Now, after all that excitement, she couldn't sleep. The night noises of the hospital startled her awake whenever she drifted off, and an overhead air vent exhaled polar air that washed over her head with the chilling effect of ice water. Footfalls in the hallway as families on death watch came and went to the other rooms disturbed her further- not so much the sound, but what it evoked: the inevitable approach of that day when the steps would come for her. She thanked God Donny would return while she still had the strength for a few good hours, perhaps sit out on that roof with him. She'd like to pass an afternoon chatting about how much fun they'd had together when he'd been little and his father had been full of hope that his own dream, Lucky Locke's, would be the best restaurant in town.

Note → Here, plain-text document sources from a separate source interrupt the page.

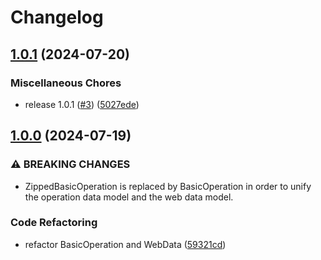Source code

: # Changelog

## [1.0.1](https://github.com/cutekibry/munna-ot-core/compare/v1.0.0...v1.0.1) (2024-07-20)


### Miscellaneous Chores

* release 1.0.1 ([#3](https://github.com/cutekibry/munna-ot-core/issues/3)) ([5027ede](https://github.com/cutekibry/munna-ot-core/commit/5027ede51dd4ef77d1c959486efe03f4a391ef8e))

## [1.0.0](https://github.com/cutekibry/munna-ot-core/compare/0.0.1...v1.0.0) (2024-07-19)


### ⚠ BREAKING CHANGES

* ZippedBasicOperation is replaced by BasicOperation in order to unify the operation data model and the web data model.

### Code Refactoring

* refactor BasicOperation and WebData ([59321cd](https://github.com/cutekibry/munna-ot-core/commit/59321cd23e56d7bf1b4156e18fd75bf9e9583994))
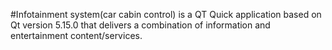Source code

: #Infotainment system(car cabin control) is a QT Quick application based on Qt version 5.15.0 that delivers a combination of information and entertainment content/services.
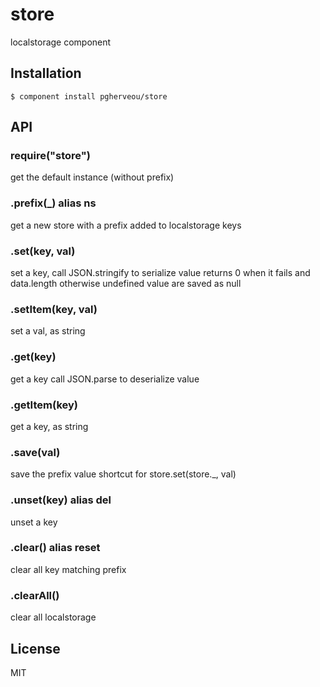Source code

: # store

  localstorage component

## Installation

    $ component install pgherveou/store

## API


### require("store")

  get the default instance (without prefix)

### .prefix(_) alias ns

  get a new store with a prefix added to localstorage keys

### .set(key, val)

  set a key, call JSON.stringify to serialize value
  returns 0 when it fails and data.length otherwise
  undefined value are saved as null

### .setItem(key, val)

  set a val, as string


### .get(key)

  get a key call JSON.parse to deserialize value

### .getItem(key)

  get a key, as string

### .save(val)

  save the prefix value
 	shortcut for store.set(store._, val)

### .unset(key) alias del

  unset a key

### .clear() alias reset

  clear all key matching prefix

### .clearAll()

  clear all localstorage

## License

  MIT
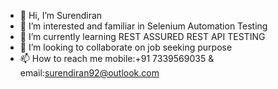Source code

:- 👋 Hi, I’m Surendiran
- 👀 I’m interested and familiar in Selenium Automation Testing 
- 🌱 I’m currently learning REST ASSURED REST API TESTING 
- 💞️ I’m looking to collaborate on job seeking purpose
- 📫 How to reach me mobile:+91 7339569035 & email:surendiran92@outlook.com

<!---
Surendiran1992/Surendiran1992 is a ✨ special ✨ repository because its `README.md` (this file) appears on your GitHub profile.
You can click the Preview link to take a look at your changes.
--->
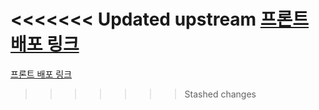 <<<<<<< Updated upstream
<a href="https://openingschoolforsports.netlify.app/">프론트 배포 링크</a>
=======
<a href="https://openingschoolforsports.netlify.app/DetailComponent1Update">프론트 배포 링크</a>
    
>>>>>>> Stashed changes
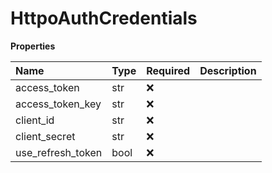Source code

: # HttpoAuthCredentials

**Properties**

| Name              | Type | Required | Description |
| :---------------- | :--- | :------- | :---------- |
| access_token      | str  | ❌       |             |
| access_token_key  | str  | ❌       |             |
| client_id         | str  | ❌       |             |
| client_secret     | str  | ❌       |             |
| use_refresh_token | bool | ❌       |             |

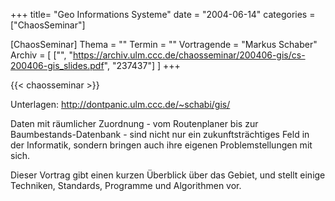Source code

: +++
title= "Geo Informations Systeme"
date = "2004-06-14"
categories = ["ChaosSeminar"]

[ChaosSeminar]
Thema = ""
Termin = ""
Vortragende = "Markus Schaber"
Archiv = [
	["", "https://archiv.ulm.ccc.de/chaosseminar/200406-gis/cs-200406-gis_slides.pdf", "237437"]
	]
+++

{{< chaosseminar >}}

Unterlagen: http://dontpanic.ulm.ccc.de/~schabi/gis/

Daten mit räumlicher Zuordnung - vom Routenplaner bis zur Baumbestands-Datenbank - sind nicht nur ein zukunftsträchtiges Feld in der Informatik, sondern bringen auch ihre eigenen Problemstellungen mit sich.

Dieser Vortrag gibt einen kurzen Überblick über das Gebiet, und stellt einige Techniken, Standards, Programme und Algorithmen vor.
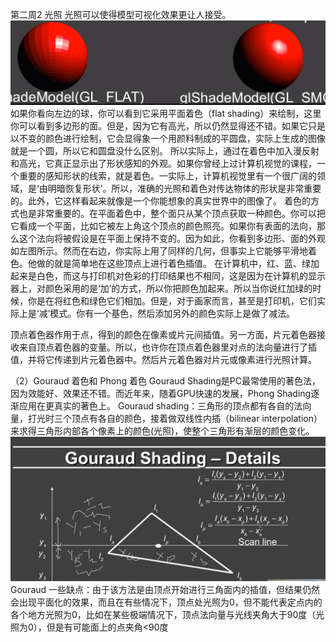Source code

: 第二周2 光照
光照可以使得模型可视化效果更让人接受。
![](/Computer_Graphics/images/31.png)
如果你看向左边的球，你可以看到它采用平面着色（flat shading）来绘制，这里你可以看到多边形的面。但是，因为它有高光，所以仍然显得还不错。如果它只是以不变的颜色进行绘制，它会显得象一个用颜料制成的平圆盘，实际上生成的图像就是一个圆，所以它和圆盘没什么区别。
所以实际上，通过在着色中加入漫反射和高光，它真正显示出了形状感知的外观。如果你曾经上过计算机视觉的课程，一个重要的感知形状的线索，就是着色。一实际上，计算机视觉里有一个很广阔的领域，是‘由明暗恢复形状’。所以，准确的光照和着色对传达物体的形状是非常重要的。此外，它这样看起来就像是一个你能想象的真实世界中的图像了。
着色的方式也是非常重要的。在平面着色中，整个面只从某个顶点获取一种颜色。你可以把它看成一个平面，比如它被左上角这个顶点的颜色照亮。如果你有表面的法向，那么这个法向将被假设是在平面上保持不变的。因为如此，你看到多边形、面的外观如左图所示。然而在右边，你实际上用了同样的几何，但事实上它能够平滑地着色。他做的就是简单地在这些顶点上进行着色插值。
在计算机中，红、蓝、绿加起来是白色，而这与打印机对色彩的打印结果也不相同，这是因为在计算机的显示器上，对颜色采用的是‘加’的方式，所以你把颜色加起来。所以当你说红加绿的时候，你是在将红色和绿色它们相加。但是，对于画家而言，甚至是打印机，它们实际上是‘减’模式。你有一个基色，然后添加另外的颜色实际上是做了减法。

顶点着色器作用于点，得到的颜色在像素或片元间插值。另一方面，片元着色器接收来自顶点着色器的变量。所以，也许你在顶点着色器里对点的法向量进行了插值，并将它传递到片元着色器中。然后片元着色器对片元或像素进行光照计算。

（2）Gouraud 着色和 Phong 着色
Gouraud Shading是PC最常使用的著色法，因为效能好、效果还不错。而近年来，随着GPU快速的发展，Phong Shading逐渐应用在更真实的著色上。
Gouraud shading：三角形的顶点都有各自的法向量，打光时三个顶点有各自的颜色，接着做双线性内插（bilinear interpolation）来求得三角形内部各个像素上的颜色(光照)，使整个三角形有渐层的颜色变化。
![](/Computer_Graphics/images/32.png)
Gouraud 一些缺点：由于该方法是由顶点开始进行三角面内的插值，但结果仍然会出现平面化的效果，而且在有些情况下，顶点处光照为0，但不能代表定点内的各个地方光照为0，比如在某些极端情况下，顶点法向量与光线夹角大于90度（光照为0），但是有可能面上的点夹角<90度
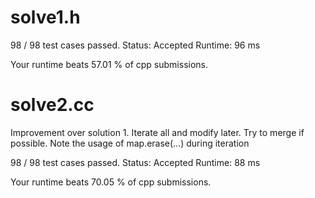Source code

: # solve1.h

98 / 98 test cases passed.
Status: Accepted
Runtime: 96 ms

Your runtime beats 57.01 % of cpp submissions.

# solve2.cc

Improvement over solution 1.
Iterate all and modify later.
Try to merge if possible.
Note the usage of map.erase(...) during iteration 

98 / 98 test cases passed.
Status: Accepted
Runtime: 88 ms

Your runtime beats 70.05 % of cpp submissions.

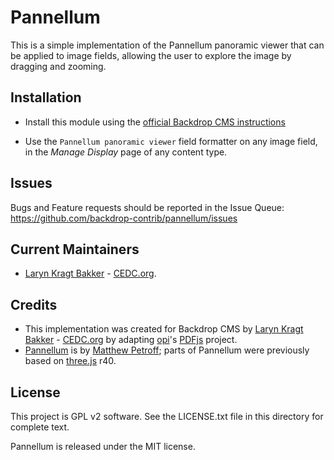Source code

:Pannellum
======

This is a simple implementation of the Pannellum panoramic viewer that can be
applied to image fields, allowing the user to explore the image by dragging and
zooming.

Installation
------------

- Install this module using the [official Backdrop CMS instructions](https://backdropcms.org/guide/modules)

- Use the `Pannellum panoramic viewer` field formatter on any image field, in 
  the *Manage Display* page of any content type.

Issues
------

Bugs and Feature requests should be reported in the Issue Queue:
https://github.com/backdrop-contrib/pannellum/issues

Current Maintainers
-------------------

- [Laryn Kragt Bakker](https://github.com/laryn) - [CEDC.org](https://cedc.org).

Credits
-------

- This implementation was created for Backdrop CMS by 
  [Laryn Kragt Bakker](https://github.com/laryn) - [CEDC.org](https://cedc.org)
  by adapting [opi](https://github.com/opi/)'s [PDFjs](https://github.com/backdrop-contrib/pdfjs) project.
- [Pannellum](https://github.com/mpetroff/pannellum) is by [Matthew Petroff](http://mpetroff.net/); parts of Pannellum were previously based on 
  [three.js](https://github.com/mrdoob/three.js) r40.

License
-------

This project is GPL v2 software. See the LICENSE.txt file in this directory for
complete text.

Pannellum is released under the MIT license.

She felt around in the darkness for the plastic cup of water that the nurses had left on the night table and, finding it, took a sip.

She wanted one more chance to tell Donny how much joy he'd given his father.

Otherwise she feared he would only remember the man who'd slowly withdrawn into sadness, overwhelmed by the ordinariness of what Lucky Locke's ultimately became- a dreary lunch counter that sucked eighteen hours a day from him for over twenty years until he died.

She took another sip.

God willing, she would talk more frankly than ever with Donny now, hold nothing back, make sure he understood how his own achievement must be soothing to his father's dear departed soul. Especially the name Lucky Locke Two. That had been a nice gesture on Donny's part.